→ **GIVEN TEXT**

[ewg] OpenSM 1.5.4 Boot Problem

Wed Dec 14 18:23:09 PST 2011

Hector,

On 12/14/2011 1:41 PM, Hector Abrach wrote:
> Hal,
> 
> Sorry for the multiple emails, but I was thinking how it may be a
> "freeze /stall" rather than a time out.  One reason is that it doesn't
> send an error message, is as if the log completely dies.

So nothing interesting in the log...

> However, in
> file osm_vendor_ibumad.c under function umad_receiver there is an
> infinite loop "for(;;)" which seems to die when I get to that previously
> discussed vl15_poller. I checked to see if it breaks out of the loop but
> it doesn't seem to. 

It never breaks out of that loop except when OpenSM is shutting down.
That's the basic receive loop.

→ **WORK ORDER 1**
Write out the stretch of the OpenSM email from "Wed Dec 14 18:23:09" through "log completely dies." word for word.
→ **WORK ORDER 2**
According to the OpenSM email, in what situation does the loop in umad_receiver break out?

→ **SUPPLIED DATA**
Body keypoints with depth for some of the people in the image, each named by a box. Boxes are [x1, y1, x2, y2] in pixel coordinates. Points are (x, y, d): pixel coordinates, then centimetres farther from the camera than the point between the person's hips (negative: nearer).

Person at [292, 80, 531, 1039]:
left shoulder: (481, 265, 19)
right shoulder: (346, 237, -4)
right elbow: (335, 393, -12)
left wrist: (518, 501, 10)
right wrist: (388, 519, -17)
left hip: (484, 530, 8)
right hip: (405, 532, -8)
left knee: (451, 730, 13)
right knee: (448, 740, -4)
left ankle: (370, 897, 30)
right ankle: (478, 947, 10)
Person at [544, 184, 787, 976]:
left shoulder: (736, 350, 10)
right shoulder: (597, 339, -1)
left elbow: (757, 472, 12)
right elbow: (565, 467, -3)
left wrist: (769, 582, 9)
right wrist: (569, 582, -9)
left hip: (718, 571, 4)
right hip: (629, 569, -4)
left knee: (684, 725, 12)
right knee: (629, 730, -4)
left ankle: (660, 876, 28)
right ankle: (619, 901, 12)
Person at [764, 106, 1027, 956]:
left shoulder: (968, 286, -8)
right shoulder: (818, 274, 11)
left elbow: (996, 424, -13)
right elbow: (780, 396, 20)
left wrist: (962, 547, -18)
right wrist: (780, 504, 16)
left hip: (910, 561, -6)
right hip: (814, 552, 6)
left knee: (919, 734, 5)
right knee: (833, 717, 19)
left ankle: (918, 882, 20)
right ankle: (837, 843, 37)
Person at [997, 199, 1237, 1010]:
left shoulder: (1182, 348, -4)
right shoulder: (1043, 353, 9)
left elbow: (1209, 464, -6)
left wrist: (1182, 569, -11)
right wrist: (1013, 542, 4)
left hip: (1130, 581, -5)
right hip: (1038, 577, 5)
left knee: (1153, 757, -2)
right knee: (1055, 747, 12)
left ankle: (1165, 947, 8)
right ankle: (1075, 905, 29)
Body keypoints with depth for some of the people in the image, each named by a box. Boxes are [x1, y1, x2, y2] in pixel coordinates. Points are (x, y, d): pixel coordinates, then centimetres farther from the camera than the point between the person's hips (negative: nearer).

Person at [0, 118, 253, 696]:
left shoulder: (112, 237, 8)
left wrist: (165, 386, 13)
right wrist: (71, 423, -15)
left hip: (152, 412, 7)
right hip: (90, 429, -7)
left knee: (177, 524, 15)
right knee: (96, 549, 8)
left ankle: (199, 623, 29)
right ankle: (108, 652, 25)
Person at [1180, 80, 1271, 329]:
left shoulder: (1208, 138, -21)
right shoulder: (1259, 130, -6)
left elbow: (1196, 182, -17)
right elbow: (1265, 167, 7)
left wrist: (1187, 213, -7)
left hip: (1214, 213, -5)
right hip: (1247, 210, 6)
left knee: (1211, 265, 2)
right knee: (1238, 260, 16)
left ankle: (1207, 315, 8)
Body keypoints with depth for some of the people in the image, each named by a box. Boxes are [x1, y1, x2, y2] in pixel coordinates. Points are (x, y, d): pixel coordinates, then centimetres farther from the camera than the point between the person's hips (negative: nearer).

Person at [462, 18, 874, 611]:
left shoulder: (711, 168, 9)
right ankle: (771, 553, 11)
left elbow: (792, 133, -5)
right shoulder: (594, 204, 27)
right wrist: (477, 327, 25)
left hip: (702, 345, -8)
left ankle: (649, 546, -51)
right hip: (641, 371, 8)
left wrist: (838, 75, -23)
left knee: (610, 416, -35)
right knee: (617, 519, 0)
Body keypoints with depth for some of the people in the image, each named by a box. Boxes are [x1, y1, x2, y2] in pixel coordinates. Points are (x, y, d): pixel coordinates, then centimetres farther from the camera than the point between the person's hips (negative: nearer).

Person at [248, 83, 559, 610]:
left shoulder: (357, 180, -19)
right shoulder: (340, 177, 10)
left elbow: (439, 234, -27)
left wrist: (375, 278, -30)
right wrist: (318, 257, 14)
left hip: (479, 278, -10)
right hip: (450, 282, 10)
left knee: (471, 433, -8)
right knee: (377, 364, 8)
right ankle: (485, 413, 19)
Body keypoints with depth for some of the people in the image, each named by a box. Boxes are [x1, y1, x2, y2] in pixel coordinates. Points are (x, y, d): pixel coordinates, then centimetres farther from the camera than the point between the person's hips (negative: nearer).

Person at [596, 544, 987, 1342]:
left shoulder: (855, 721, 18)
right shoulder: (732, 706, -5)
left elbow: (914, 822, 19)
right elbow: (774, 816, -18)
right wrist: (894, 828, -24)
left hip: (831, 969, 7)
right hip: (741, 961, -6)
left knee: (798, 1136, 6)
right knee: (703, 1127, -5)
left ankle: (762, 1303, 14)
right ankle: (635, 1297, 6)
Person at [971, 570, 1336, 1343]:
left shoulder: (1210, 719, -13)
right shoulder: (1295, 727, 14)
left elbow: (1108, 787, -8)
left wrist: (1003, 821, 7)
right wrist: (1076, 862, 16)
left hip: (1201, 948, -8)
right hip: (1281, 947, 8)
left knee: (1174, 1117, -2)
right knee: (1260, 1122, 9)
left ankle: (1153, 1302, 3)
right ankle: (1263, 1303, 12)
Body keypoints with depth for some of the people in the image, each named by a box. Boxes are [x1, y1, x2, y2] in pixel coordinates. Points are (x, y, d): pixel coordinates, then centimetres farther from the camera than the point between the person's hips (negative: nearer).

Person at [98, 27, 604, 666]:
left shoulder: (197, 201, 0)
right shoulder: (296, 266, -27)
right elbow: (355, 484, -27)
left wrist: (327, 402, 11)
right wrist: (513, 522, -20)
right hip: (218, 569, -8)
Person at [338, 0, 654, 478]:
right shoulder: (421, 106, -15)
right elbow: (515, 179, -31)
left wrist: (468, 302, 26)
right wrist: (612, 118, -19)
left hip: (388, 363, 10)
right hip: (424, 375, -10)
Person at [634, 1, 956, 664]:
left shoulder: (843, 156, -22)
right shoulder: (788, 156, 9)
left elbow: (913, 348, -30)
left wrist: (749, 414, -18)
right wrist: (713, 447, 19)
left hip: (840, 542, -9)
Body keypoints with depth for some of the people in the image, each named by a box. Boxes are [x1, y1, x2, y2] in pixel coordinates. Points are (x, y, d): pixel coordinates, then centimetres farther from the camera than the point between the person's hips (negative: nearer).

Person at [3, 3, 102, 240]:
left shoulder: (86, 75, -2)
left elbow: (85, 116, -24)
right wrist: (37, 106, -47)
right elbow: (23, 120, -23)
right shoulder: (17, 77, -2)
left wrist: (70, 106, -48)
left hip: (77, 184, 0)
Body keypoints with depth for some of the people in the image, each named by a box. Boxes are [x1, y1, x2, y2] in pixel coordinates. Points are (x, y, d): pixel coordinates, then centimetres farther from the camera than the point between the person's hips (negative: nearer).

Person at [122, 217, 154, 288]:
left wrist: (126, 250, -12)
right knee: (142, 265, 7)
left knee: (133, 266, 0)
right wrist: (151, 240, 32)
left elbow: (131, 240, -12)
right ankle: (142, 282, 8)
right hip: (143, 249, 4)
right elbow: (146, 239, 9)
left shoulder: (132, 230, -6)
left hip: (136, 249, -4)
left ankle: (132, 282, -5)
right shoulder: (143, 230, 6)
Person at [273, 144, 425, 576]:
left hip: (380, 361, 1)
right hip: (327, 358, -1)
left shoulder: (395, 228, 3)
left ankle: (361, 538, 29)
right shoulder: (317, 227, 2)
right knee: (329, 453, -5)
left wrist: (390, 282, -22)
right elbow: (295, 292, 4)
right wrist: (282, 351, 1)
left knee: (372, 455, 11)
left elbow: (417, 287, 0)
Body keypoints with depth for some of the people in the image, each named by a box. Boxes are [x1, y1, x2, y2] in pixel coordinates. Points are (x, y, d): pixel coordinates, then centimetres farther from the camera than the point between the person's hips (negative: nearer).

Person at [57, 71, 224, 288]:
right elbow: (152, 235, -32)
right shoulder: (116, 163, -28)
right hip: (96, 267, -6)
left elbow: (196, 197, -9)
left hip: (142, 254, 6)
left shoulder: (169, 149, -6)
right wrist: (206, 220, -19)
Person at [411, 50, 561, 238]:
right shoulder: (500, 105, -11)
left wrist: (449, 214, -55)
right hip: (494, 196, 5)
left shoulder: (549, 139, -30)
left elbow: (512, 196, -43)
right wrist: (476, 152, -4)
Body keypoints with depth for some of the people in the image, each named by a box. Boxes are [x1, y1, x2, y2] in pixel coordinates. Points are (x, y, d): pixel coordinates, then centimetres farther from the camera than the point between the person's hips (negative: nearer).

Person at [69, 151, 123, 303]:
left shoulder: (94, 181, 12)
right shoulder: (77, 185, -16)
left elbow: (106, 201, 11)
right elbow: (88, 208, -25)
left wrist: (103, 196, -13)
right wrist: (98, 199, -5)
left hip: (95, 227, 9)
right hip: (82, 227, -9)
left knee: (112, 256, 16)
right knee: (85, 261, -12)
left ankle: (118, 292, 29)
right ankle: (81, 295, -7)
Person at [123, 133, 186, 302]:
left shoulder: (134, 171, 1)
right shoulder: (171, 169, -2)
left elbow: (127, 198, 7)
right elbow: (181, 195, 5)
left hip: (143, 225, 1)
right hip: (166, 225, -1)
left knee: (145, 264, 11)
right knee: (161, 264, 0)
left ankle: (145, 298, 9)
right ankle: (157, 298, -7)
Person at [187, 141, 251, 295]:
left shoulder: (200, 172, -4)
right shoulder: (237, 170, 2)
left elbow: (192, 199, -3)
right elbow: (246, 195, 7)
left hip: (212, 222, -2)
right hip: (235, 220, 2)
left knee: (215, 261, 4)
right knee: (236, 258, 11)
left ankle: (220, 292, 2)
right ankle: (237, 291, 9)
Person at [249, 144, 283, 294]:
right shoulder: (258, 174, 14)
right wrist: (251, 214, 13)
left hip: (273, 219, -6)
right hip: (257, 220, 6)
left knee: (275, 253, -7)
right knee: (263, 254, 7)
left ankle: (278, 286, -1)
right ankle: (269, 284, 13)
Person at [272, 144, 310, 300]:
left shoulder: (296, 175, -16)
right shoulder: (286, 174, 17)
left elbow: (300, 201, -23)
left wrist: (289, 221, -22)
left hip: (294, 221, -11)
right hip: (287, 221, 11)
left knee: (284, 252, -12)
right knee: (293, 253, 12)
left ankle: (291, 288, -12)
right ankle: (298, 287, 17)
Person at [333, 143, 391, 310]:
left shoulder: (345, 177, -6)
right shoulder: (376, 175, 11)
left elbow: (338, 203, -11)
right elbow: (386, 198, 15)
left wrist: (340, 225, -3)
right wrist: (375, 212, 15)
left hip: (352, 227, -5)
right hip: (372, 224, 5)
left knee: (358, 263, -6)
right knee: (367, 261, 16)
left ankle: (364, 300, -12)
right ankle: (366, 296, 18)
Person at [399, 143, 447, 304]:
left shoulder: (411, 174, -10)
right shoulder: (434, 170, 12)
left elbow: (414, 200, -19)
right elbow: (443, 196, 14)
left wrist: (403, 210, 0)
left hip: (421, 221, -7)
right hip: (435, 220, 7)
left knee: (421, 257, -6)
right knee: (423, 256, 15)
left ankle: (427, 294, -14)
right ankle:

→ **YOUR RESPONSE 1**
Wed Dec 14 18:23:09 PST 2011

Hector,

On 12/14/2011 1:41 PM, Hector Abrach wrote:
> Hal,
> 
> Sorry for the multiple emails, but I was thinking how it may be a
> "freeze /stall" rather than a time out.  One reason is that it doesn't
> send an error message, is as if the log completely dies.

→ **YOUR RESPONSE 2**
Only when OpenSM is shutting down.